Veintiséis obras de la Colección de Arte Banco Sabadell forman parte de la exposición «Ausencias y presencias. Los artistas de Deering en la Colección de Arte Banc Sabadell», organizada por el Museo Maricel de Sitges. La muestra, que puede visitarse hasta el 25 de octubre de 2026, pretende reconstruir las ausencias de los artistas catalanes y españoles de finales del siglo XIX y principios del siglo XX que formaron parte del Museo de Maricel a partir de la Colección Deering, basándose en las presencias de estos mismos autores en la Colección de Arte Banco Sabadell.
El hilo conductor de la exposición es la figura de Charles Deering, industrial, filántropo y coleccionista norteamericano, que impulsó el Palacio de Maricel como escenario de una ambiciosa colección de arte hispánico, en la que destacaban nombres capitales como Goya, El Greco o Zurbarán.
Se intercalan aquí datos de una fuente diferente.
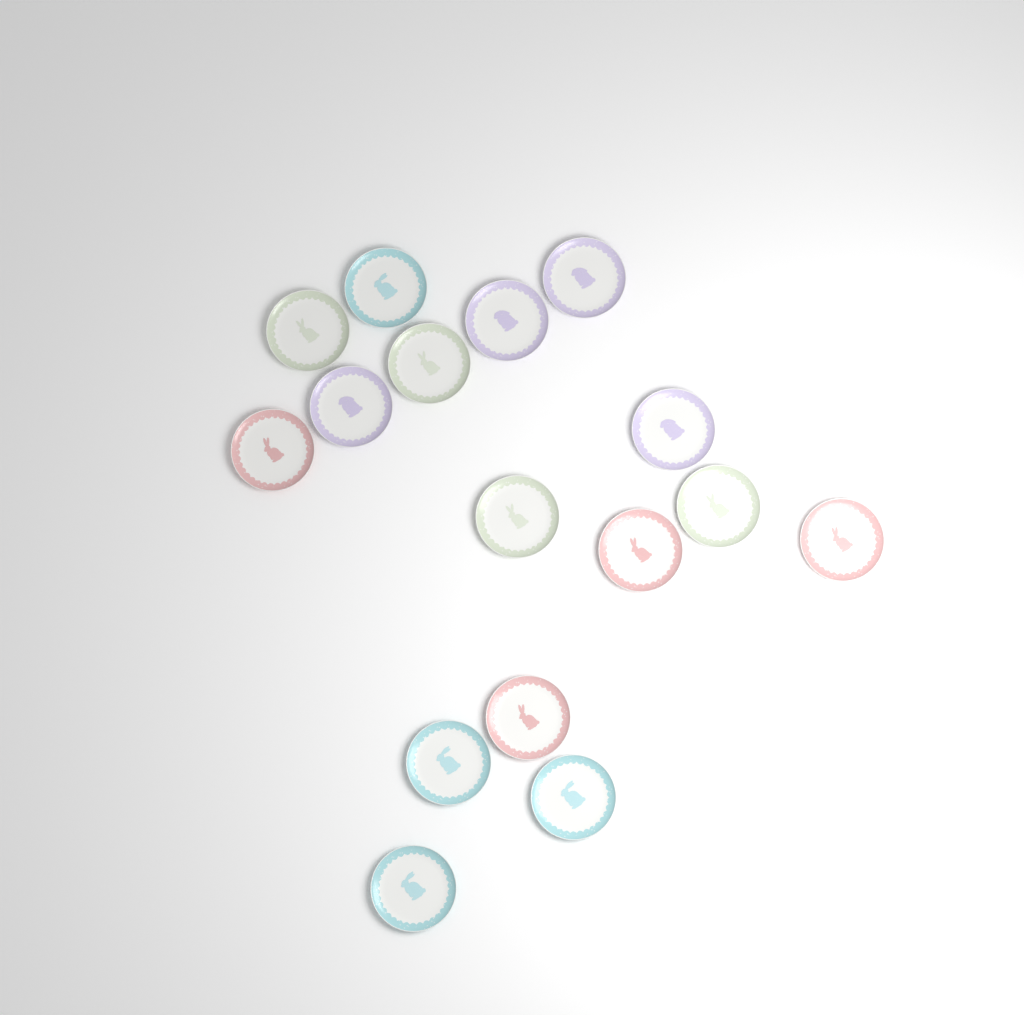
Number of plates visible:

En el periodo en que Maricel actuó como contenedor de esta colección, el proyecto contribuyó decisivamente a construir un relato patrimonial y artístico sobre Sitges y su proyección cultural.
La propuesta actual plantea, precisamente, una reconstrucción de ausencias: recupera y recontextualiza a aquellos artistas que formaron parte de la colección de Charles Deering en Maricel a partir de un fondo externo, la Colección de Arte Banco Sabadell, y los hace regresar a los muros de Maricel. Entre los nombres que vertebran la muestra destacan Ramon Casas, Mariano Andreu, Enric Casanovas, Oleguer Junyent, Joan Llaverias, Joaquim Mir, Joan Roig i Soler, Santiago Rusiñol, Eliseu Meifrèn, Arcadi Mas i Fondevila, Ricard Canals, Joaquim Sunyer o Hermen Anglada-Camarasa, entre otros, figuras clave de la modernidad artística catalana, que reaparecen en un espacio cargado de historia y significado. Su “presencia” se refuerza mediante un recurso sugerente: las obras dialogan con imágenes antiguas que evocan el esplendor de Maricel. Uno de los principales méritos de la exposición es que conecta tres dimensiones a menudo separadas: la historia local (Sitges y Maricel), la historia del coleccionismo (Deering como figura decisiva) y el papel de las colecciones corporativas como la de Banc Sabadell, que aquí actúa como proveedora de obras para reabrir el relato y hacerlo legible hoy.
Ubicada en el Museo de Maricel, la muestra se convierte en un ejercicio de retorno y revisión: recuperar presencias para comprender mejor las ausencias y, con ello, repensar Maricel como un espacio vivo de significados, más allá de la postal patrimonial.